Do you mean that you get the following result?

$ sudo python uart-loopback.py 
Sent data: bytearray(b'AABBCCDDEEFFGGHHIIJJKKLLMMNNOOAABBCCDDEEFFGGHHIIJJKKLLMMNNOO')
Sent data: 60
Recv data: bytearray(b'\x00\x00AABBCCDDEEFFGGHHIIJJKKLLMMNNOOAABBCCDJJKKLLMMNNOO')
Recv data: 51

Yes, exactly something like this. When I checked it with the analyzer even the missing bytes were transmitted on the bus.

Hello @KevinFFF, is there any news regarding this topic ? Thanks

Could you enable HW flow control with using RTS/CTS and check if you still could reproduce the issue?

Hello,
we performed tests with RTS/CTS hardware flow control enabled on Orin NX and we were able to go up to 4.3Mbaud. Above this value the lost bytes issue is still present. The results are much better than without flow control, but still not even close to the performance of Xavier NX (even without CTS/RTS).

It seems caused from the default clock frequency for Orin Nano is lower than Xavier NX.
May I know what’s your use case for UART?

We are using Orin NX not Orin Nano. Our use case is to communicate with external device with bauds near 5M, which is working without any problem on Xavier NX, but unstable on Orin NX.

Sorry that it was my typo, Orin NX and Orin Nano have the similar design and configuration.
May I know what’s your use case and requirement for baudrate? (5M?)

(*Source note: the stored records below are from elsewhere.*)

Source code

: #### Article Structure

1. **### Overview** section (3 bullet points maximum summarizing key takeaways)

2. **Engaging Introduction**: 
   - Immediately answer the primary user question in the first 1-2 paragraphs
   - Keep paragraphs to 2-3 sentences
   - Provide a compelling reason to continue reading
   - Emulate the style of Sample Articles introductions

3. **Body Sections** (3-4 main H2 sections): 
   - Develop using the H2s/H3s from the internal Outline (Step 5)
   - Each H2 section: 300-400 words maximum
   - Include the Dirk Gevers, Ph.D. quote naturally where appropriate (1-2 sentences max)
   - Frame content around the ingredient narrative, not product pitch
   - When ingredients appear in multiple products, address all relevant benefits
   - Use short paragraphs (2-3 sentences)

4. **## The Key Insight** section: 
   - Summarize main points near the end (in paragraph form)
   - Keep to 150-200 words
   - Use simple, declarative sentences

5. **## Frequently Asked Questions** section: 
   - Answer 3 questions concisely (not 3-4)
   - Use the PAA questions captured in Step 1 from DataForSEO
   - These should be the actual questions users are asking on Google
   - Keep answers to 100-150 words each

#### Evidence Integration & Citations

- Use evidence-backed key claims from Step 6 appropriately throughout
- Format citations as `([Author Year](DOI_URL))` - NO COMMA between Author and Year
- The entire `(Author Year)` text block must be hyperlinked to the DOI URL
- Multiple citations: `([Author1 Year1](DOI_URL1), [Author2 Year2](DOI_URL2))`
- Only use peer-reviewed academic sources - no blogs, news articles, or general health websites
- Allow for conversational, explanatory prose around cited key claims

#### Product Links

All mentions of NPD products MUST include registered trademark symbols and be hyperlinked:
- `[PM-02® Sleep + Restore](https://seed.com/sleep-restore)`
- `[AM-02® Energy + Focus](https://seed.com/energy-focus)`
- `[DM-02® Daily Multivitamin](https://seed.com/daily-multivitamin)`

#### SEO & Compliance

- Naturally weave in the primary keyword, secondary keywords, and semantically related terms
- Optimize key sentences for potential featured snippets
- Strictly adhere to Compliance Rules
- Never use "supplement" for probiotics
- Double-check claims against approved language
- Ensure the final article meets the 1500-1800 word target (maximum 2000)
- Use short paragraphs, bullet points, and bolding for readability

I can also reproduce the fix. With RTS/CTS flow control the reception is reliable @3MBaud.
The use case is streaming data at ~40 kBytes/second from an STM32 microcontroller TX. In the future this might increase, so we need the capacity offered by high baudrates (in our case 300kBytes @ 3MBaud). Above 4.3M is probably not needed.

1 Like

This topic was automatically closed 14 days after the last reply. New replies are no longer allowed.